Pericarditis or Pericardial Disease

Pericarditis or Pericardial Disease

What is it?

Pericarditis is a swelling and irritation of the pericardium, the thin sac-like membrane that surrounds the major blood vessels of the heart. The inner layer of the pericardium is attached to the heart muscle. When pericarditis occurs, the amount of fluid in the layers of the pericardium increases and presses on the heart which restricts the pumping action.

Causes, Symptoms and Risk Factors

The cause is often hard to determine but may be from conditions such as:

  • Viral infection
  • Heart attack
  • Heart surgery
  • Trauma or injury to the heart or chest
  • Kidney failure
  • Cancer
  • AIDS
  • Tuberculosis
  • Medicines

Additionally, pericarditis could occur weeks after a heart attack or heart surgery due to the formation of antibodies and the body’s autoimmune response to them. This is called Dressler’s Syndrome.

Pericarditis is classified as acute or chronic. Acute pericarditis lasts only one to two weeks. Chronic pericarditis can last for six months or more.

Symptoms of acute pericarditis are similar to those of a heart attack which include:

  • Sharp, stabbing chest pain behind the breastbone or left side of chest
  • Dull, achy pressure-like pain
  • Pain in left shoulder or neck

Sitting and leaning forward often eases the pain. It may intensify when the following occurs:

  • Lying Down
  • Inhaling deeply
  • Coughing
  • Taking a deep breath
  • Swallowing food

Chronic pericarditis is often linked to pericardial effusion. Often painless, the most common symptom is shortness of breath but depending on the type, symptoms may include:

  • Sharp, stabbing chest pain behind the breastbone or left side of chest
  • Shortness of breath when reclining
  • Low-grade fever
  • Sense of feeling sick
  • Weakness
  • Fatigue
  • Dry cough
  • Swelling (edema) of the legs or abdomen

Chronic pericarditis may lead to constrictive pericarditis. This condition occurs when the pericardium loses its elasticity from permanent thickening, scarring and contraction of the pericardium. It results in shortness of breath and severe edema in the legs and abdomen.

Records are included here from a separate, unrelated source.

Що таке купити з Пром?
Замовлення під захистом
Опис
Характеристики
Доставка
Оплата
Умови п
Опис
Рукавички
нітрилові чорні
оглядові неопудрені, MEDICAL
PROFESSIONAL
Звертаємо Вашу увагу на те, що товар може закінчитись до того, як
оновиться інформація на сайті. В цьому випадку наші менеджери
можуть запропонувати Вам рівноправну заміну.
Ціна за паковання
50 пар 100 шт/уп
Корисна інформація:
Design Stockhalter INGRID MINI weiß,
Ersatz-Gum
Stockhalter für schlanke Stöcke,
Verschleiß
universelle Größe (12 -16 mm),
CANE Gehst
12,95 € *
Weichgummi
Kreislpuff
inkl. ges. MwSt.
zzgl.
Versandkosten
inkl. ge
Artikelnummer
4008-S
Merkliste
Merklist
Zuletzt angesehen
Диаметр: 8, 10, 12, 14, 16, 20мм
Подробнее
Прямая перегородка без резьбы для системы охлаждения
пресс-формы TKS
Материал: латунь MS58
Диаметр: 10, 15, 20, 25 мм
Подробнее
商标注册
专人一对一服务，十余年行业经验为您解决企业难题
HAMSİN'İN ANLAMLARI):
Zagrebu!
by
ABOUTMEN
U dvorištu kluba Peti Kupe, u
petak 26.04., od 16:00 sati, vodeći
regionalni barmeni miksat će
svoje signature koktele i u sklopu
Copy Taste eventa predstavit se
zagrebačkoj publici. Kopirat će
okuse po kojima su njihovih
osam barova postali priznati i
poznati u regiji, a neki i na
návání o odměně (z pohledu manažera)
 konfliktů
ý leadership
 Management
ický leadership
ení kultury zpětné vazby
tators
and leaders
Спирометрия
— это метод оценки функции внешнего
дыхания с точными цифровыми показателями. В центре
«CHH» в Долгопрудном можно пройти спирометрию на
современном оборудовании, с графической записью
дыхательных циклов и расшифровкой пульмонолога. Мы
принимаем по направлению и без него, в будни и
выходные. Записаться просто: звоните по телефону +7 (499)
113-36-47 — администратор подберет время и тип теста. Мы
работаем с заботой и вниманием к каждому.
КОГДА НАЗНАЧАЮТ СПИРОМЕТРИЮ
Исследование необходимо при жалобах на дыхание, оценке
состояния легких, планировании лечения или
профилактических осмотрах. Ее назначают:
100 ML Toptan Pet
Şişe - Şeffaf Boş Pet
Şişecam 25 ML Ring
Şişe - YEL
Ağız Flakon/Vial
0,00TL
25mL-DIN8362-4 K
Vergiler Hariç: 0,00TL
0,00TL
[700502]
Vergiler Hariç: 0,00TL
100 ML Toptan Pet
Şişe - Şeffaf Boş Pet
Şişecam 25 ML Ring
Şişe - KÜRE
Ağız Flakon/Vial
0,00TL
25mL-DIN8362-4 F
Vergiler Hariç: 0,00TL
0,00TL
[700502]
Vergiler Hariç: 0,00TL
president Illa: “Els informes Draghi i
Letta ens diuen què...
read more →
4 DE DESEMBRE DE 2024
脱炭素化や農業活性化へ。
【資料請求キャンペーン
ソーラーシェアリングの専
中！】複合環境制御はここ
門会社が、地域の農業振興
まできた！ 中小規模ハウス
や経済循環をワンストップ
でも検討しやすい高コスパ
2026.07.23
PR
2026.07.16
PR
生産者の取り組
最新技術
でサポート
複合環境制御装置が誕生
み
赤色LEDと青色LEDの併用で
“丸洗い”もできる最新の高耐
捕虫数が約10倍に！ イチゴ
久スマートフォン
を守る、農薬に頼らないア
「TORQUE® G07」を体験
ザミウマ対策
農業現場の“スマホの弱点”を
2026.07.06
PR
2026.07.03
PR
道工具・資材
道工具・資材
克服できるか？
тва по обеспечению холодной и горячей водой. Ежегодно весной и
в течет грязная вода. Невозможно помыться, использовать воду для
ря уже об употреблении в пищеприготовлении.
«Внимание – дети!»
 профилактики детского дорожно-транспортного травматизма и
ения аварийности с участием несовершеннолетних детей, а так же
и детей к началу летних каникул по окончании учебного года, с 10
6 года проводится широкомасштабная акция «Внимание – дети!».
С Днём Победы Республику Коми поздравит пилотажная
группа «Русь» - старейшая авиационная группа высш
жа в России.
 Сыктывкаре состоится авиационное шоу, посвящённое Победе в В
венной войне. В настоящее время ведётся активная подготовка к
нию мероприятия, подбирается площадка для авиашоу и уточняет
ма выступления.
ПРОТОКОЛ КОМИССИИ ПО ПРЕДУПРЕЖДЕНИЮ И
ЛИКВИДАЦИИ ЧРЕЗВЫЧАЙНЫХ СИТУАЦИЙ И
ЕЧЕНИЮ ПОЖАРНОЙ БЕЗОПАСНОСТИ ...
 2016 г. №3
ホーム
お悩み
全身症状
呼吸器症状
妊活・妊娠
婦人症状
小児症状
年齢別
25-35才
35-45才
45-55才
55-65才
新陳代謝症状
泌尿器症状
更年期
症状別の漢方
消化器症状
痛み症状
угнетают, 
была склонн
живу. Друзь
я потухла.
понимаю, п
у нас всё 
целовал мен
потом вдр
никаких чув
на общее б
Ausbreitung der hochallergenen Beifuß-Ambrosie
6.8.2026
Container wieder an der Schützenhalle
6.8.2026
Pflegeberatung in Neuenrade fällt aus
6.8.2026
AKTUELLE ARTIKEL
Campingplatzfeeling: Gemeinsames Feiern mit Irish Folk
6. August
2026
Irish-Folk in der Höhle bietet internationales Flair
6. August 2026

Another risk is when too much fluid collects in the pericardium, a condition called cardiac tamponade can develop. This condition can cause a drastic drop in blood pressure due to excess fluid on the heart and can be fatal.

Our Services (Tests, Procedures and Treatments)

Diagnostic testing and procedures are the first step in establishing a treatment strategy. A doctor may order tests or perform the following procedures:

Early diagnosis and treatment of pericarditis usually reduces the risk of long-term complications. Mild cases may get better without treatment. If treatment is necessary, it may include:

  • Rest
  • Nonsteroidal anti-inflammatory medicine
  • Corticosteroid medicine such as prednilisone
  • Antibiotics if caused by an infection

If constrictive pericardiocentis develops, a pericardiectomy may need to be performed to remove the entire pericardium.

If cardiac tamponade develops, pericardiocentis may be performed to remove and drain excess fluid from the pericardial area.